### TASK DESCRIPTION
Show every line in the material below in which the string "give" appears.

-------- DATASET EXTRACT --------

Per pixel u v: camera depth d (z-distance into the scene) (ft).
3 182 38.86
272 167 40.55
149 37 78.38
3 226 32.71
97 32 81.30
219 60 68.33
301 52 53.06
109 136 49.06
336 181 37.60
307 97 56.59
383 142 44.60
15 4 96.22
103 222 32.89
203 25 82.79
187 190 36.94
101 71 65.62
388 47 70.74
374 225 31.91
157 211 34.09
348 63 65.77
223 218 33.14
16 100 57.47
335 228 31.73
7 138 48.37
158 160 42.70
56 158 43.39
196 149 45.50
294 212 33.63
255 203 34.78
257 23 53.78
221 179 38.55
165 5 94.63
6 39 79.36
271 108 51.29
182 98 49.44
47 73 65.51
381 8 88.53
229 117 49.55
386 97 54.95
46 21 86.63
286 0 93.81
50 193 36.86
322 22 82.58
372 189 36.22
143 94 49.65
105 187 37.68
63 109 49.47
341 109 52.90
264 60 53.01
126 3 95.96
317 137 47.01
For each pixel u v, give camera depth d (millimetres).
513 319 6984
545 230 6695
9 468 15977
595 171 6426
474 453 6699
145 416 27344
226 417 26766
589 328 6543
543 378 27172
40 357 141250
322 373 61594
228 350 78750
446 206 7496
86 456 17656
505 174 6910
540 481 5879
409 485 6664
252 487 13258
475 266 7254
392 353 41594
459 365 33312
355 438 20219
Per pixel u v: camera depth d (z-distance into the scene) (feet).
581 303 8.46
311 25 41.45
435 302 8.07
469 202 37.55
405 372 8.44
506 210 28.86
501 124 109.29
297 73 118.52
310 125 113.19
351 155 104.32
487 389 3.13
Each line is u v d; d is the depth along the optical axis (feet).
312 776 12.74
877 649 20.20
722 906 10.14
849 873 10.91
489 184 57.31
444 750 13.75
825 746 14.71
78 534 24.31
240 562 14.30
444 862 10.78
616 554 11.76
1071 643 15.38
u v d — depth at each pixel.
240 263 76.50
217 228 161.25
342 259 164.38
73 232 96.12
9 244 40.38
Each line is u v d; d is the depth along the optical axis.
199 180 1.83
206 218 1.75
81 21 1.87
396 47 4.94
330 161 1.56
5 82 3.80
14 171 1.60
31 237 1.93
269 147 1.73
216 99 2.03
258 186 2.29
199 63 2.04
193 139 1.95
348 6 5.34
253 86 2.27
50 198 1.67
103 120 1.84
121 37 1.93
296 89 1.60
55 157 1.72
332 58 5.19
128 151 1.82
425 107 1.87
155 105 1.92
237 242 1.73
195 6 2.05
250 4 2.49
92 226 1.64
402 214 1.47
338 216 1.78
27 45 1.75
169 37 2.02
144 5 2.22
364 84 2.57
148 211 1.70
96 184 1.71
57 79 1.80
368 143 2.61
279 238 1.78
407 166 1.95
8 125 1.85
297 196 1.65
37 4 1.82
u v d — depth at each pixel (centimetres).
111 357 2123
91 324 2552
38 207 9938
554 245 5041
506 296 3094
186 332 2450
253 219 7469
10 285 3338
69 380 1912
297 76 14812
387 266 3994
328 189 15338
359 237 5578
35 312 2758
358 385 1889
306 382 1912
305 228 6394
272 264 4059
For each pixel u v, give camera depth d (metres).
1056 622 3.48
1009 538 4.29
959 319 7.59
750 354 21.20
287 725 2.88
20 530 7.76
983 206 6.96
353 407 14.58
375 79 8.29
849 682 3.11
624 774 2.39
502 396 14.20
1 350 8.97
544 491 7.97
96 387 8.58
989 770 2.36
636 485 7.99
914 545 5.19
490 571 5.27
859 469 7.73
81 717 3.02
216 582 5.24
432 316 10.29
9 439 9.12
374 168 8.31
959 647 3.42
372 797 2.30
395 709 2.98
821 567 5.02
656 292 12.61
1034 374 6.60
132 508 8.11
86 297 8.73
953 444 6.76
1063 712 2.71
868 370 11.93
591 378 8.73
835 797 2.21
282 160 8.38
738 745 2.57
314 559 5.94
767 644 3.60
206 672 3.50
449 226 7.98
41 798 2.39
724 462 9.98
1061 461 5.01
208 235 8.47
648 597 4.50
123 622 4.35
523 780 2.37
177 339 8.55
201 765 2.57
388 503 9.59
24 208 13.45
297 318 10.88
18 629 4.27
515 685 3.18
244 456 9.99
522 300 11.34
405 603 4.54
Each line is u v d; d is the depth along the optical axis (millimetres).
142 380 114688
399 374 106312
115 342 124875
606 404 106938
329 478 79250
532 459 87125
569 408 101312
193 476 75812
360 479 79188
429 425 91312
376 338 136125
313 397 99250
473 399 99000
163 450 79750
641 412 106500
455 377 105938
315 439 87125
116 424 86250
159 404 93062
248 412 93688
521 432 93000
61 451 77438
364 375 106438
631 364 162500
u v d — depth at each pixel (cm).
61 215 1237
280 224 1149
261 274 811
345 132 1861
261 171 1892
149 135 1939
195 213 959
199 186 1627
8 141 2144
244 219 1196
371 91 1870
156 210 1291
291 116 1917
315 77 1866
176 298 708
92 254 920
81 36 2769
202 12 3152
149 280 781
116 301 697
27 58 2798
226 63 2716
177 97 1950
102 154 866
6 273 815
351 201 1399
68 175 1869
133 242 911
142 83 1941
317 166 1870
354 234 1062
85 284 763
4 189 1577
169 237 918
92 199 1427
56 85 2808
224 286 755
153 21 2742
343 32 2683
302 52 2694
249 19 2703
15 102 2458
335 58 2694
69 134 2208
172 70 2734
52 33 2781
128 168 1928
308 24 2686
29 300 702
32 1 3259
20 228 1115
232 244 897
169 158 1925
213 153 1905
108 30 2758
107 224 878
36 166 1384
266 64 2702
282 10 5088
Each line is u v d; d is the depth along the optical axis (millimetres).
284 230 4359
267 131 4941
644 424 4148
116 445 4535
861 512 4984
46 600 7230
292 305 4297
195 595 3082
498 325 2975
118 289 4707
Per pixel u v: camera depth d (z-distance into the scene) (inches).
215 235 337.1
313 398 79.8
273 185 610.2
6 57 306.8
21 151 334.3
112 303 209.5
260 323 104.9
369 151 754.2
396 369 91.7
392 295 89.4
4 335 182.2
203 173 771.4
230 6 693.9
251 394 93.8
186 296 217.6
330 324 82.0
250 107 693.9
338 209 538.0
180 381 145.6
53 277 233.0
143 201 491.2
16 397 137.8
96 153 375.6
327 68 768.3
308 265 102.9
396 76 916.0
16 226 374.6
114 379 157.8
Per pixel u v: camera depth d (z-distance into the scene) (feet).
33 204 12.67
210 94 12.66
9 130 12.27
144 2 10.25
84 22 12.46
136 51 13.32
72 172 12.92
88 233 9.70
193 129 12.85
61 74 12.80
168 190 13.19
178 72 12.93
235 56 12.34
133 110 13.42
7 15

--------

### RESPONSE TO THIS TASK
For each pixel u v, give camera depth d (millimetres).
For each pixel u v, give camera depth d (metres).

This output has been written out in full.